Liu Ying, Dantas Ezequiel, Ferrer Miriam, Miao Ting, Qadiri Mujeeb, Liu Yifang, Comjean Aram, Davidson Emma E, Perrier Tiffany, Ahmed Tanvir, Hu Yanhui, Goncalves Marcus D, Janowitz Tobias, Perrimon Norbert
Department of Genetics, Blavatnik Institute, Harvard Medical School, Boston, MA, USA.
Department of Medicine, New York University Grossman School of Medicine, New York, NY, USA.
Nat Metab. 2025 Apr;7(4):823-841. doi: 10.1038/s42255-025-01265-2. Epub 2025 Apr 16.
Cachexia, a severe wasting syndrome characterized by tumour-induced metabolic dysregulation, is a leading cause of death in people with cancer, yet its underlying mechanisms remain poorly understood. Here we show that a longitudinal full-body single-nuclei-resolution transcriptome analysis in a Drosophila model of cancer cachexia captures interorgan dysregulations. Our study reveals that the tumour-secreted interleukin-like cytokine Upd3 induces fat-body expression of Pepck1 and Pdk, key regulators of gluconeogenesis, disrupting glucose metabolism and contributing to cachexia. Similarly, in mouse cancer cachexia models, we observe IL-6-JAK-STAT-signalling-mediated induction of Pck1 and Pdk3 expression in the liver. Increased expression of these genes in fly, mouse, and human correlates with poor prognosis, and hepatic expression of Pdk3 emerges as a previously unknown mechanism contributing to metabolic dysfunction in cancer cachexia. This study highlights the conserved nature of tumour-induced metabolic disruptions and identifies potential therapeutic targets to mitigate cachexia in people with cancer.

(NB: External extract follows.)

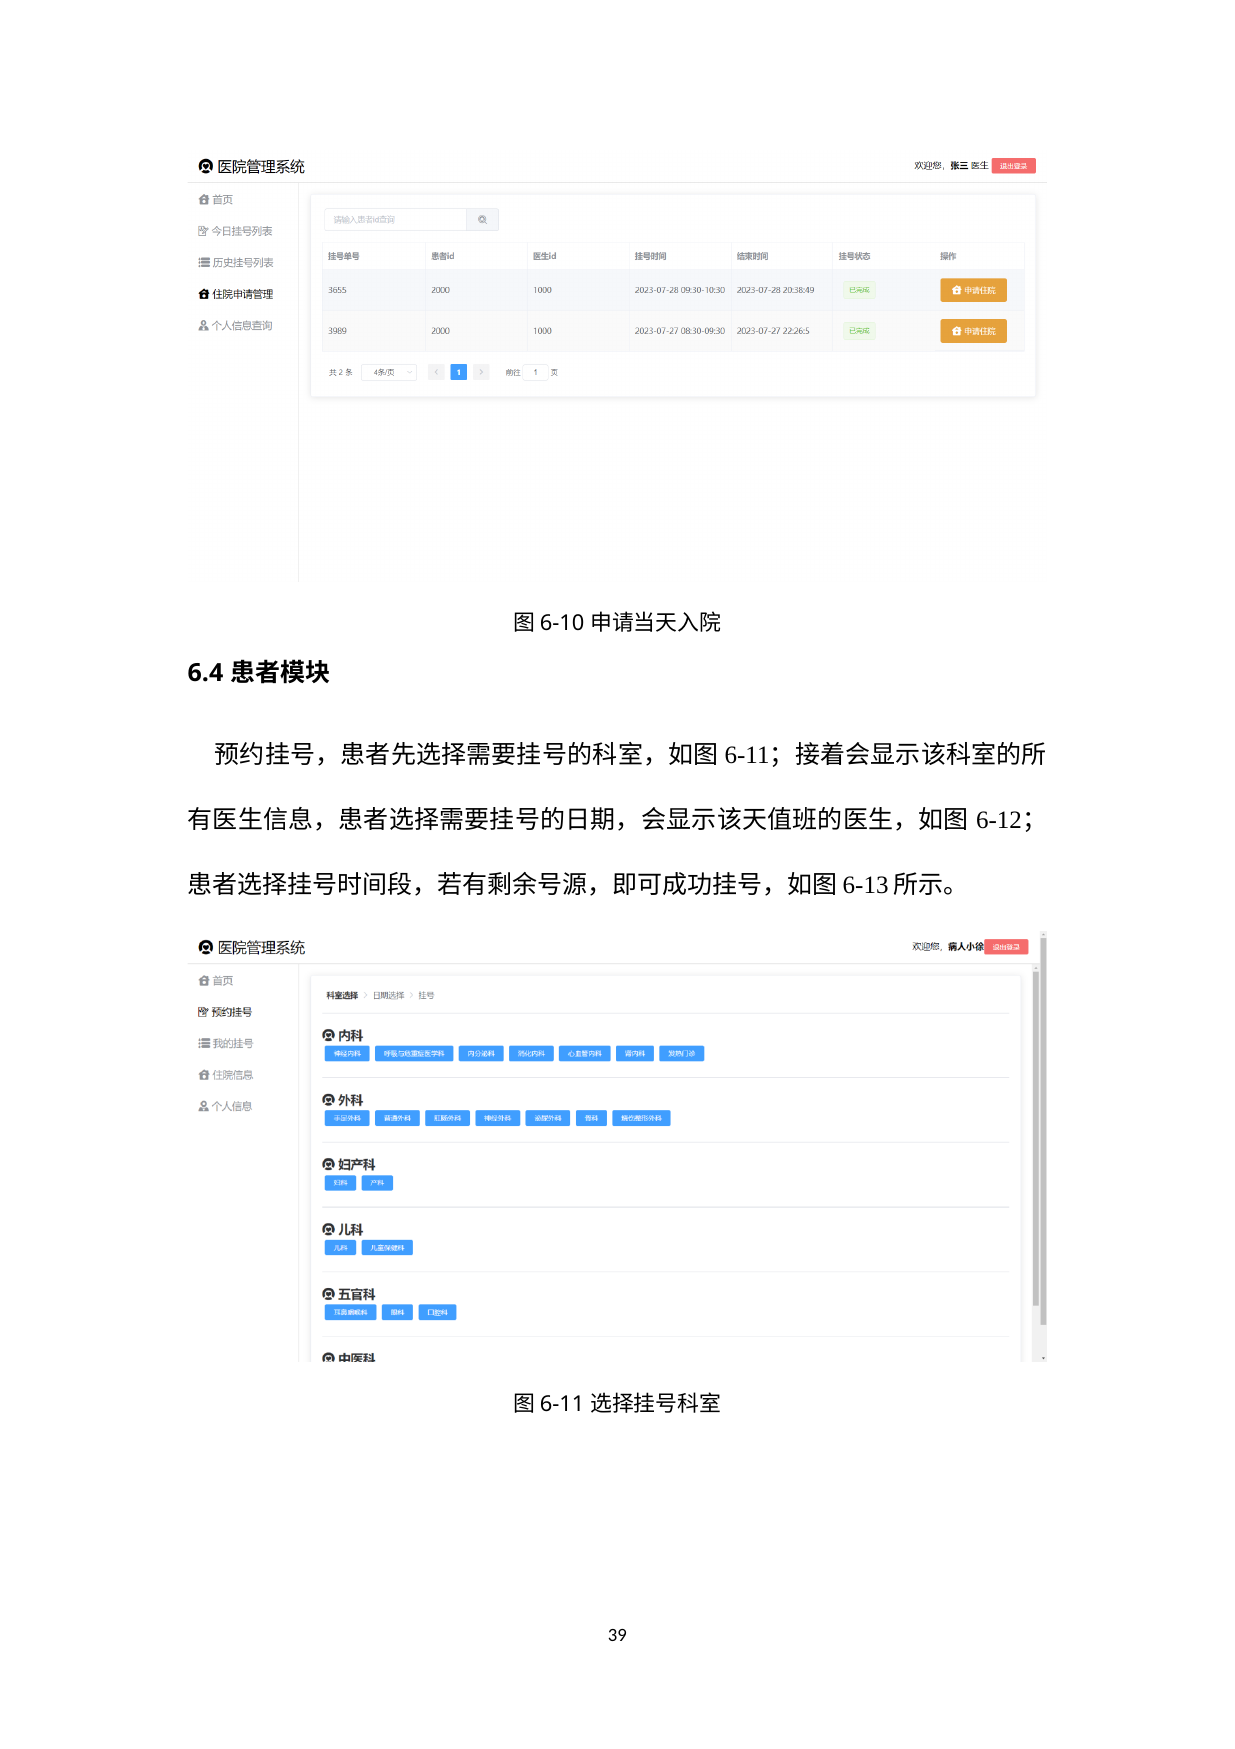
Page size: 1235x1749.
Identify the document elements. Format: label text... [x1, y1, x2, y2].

恶病质是一种以肿瘤诱导的代谢失调为特征的严重消瘦综合征,是癌症患者死亡的主要原因,但其潜在机制仍知之甚少。在这里,我们表明,在果蝇癌症恶病质模型中进行的纵向全身单核分辨率转录组分析揭示了器官间的失调。我们的研究表明,肿瘤分泌的白细胞介素样细胞因子Upd3诱导脂肪体中糖异生的关键调节因子Pepck1和Pdk的表达,破坏葡萄糖代谢并导致恶病质。同样,在小鼠癌症恶病质模型中,我们观察到肝脏中IL-6-JAK-STAT信号介导的Pck1和Pdk3表达的诱导。这些基因在果蝇、小鼠和人类中的表达增加与预后不良相关,而Pdk3的肝脏表达是导致癌症恶病质代谢功能障碍的一种先前未知的机制。这项研究突出了肿瘤诱导的代谢紊乱的保守性质,并确定了减轻癌症患者恶病质的潜在治疗靶点。